Le Chiffre : 20,96

Le Chiffre 20 96
 

C’était, exprimée en degrés Celsius, « la température de surface des océans » dimanche 30 juillet 2023 selon l’Observatoire européen Copernicus, et ce serait, selon un porte-parole de la base de données ERA5, un record, « le précédent record était de 20,95 °C en mars 2016 ». La presse dans son ensemble juge cette donnée catastrophique. Notre confrère BFMTV cite Piers Forster, professeur spécialiste du changement climatique à l’université de Leeds au Royaume-Uni, pour qui « la vague de chaleur océanique représente une menace immédiate pour une partie de la vie marine. On voit déjà des signes de blanchiment des coraux en Floride qui en sont la conséquence directe ». Et le phénomène serait particulièrement épouvantable dans l’Atlantique Nord, qui se réchauffe chaque année de novembre à mars, et qui serait devenu « un point d’observation emblématique de la surchauffe des océans de la planète, sous l’effet du réchauffement climatique causé par les gaz à effet de serre ». Dès le 26 juillet, les eaux de « l’Atlantique Nord avaient atteint un record de température moyenne de l’eau de surface de 24,9 °C, selon des données provisoires de l’Agence américaine d’observation océanique et atmosphérique (NOAA) ».

Mais de quoi s’agit-il ? Que nomme-t-on « température moyenne de la surface des mers » (en particulier celle de l’Atlantique Nord) et comment la mesure-t-on ? On définit d’abord un secteur géographique de mesure : les températures sont mesurées de part et d’autre de l’Equateur jusqu’aux soixantièmes parallèles nord et sud, excluant donc les zones polaires.

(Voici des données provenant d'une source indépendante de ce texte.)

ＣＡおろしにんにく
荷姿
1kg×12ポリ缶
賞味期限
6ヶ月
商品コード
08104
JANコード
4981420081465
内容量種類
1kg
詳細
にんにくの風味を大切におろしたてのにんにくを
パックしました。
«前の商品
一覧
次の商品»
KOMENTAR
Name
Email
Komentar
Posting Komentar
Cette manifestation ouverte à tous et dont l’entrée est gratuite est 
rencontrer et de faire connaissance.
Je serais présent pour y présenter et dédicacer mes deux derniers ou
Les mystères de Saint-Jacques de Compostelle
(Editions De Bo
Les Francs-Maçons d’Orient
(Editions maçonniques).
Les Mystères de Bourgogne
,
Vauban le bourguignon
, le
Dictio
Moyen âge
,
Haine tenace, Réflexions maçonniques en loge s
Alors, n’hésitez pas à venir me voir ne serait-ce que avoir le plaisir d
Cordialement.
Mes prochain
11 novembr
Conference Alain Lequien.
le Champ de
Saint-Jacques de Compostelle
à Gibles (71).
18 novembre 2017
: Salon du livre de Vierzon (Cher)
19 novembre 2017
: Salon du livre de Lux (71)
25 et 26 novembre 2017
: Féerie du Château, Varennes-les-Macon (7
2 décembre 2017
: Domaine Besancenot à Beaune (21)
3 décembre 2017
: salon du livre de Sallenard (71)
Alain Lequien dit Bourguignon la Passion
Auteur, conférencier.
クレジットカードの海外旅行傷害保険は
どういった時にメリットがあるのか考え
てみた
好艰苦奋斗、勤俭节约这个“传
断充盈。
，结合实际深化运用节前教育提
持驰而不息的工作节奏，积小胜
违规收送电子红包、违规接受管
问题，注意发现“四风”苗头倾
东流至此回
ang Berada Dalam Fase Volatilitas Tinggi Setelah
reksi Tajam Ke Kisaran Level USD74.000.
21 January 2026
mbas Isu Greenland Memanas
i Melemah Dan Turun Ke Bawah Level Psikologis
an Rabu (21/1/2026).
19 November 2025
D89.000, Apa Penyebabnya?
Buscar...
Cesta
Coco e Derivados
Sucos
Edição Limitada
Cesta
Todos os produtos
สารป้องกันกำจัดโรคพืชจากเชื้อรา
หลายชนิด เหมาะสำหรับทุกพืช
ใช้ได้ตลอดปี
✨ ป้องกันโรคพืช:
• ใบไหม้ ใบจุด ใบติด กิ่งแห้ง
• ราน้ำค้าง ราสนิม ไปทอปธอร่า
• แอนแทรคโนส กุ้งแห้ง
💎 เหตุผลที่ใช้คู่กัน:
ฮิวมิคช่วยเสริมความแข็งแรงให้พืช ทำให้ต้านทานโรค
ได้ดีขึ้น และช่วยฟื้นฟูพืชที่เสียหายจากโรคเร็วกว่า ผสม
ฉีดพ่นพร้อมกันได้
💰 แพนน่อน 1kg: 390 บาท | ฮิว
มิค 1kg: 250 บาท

Puis on mesure « l’eau de surface ». Jadis, on trempait un thermomètre dans un seau d’eau puisée dans la mer : la profondeur de l’eau collectée variait de la surface à un mètre et la mesure était imprécise. Sur les navires modernes, le capteur se trouve dans le conduit de refroidissement des machines, et mesure de ce fait la température de l’eau se trouvant cinq mètres sous la surface. Sur les bouées météo, ils mesurent l’eau se trouvant à un mètre sous la surface. Mais aujourd’hui, les mesures les plus utilisées et les plus vulgarisées sont les mesures par satellite, avec les radiomètres qui captent les rayons infrarouges émis par les premiers millimètres de la surface marine – dont on déduit la température de surface – sauf que ça ne marche pas bien quand il y a des nuages.

On voit donc que, dans ces conditions, un « record » de la température moyenne des océans ne veut pas dire grand-chose, d’une part parce que les mesures sont variables et imprécises, de l’autre parce que c’est une moyenne, qui ne dit rien de la température à un point précis ou dans une zone donnée, qui seule provoque des effets concrets sur la faune ou la flore. Ce type de donnée ne peut que flatter le sens du sensationnalisme et servir le cas échéant à faire peur.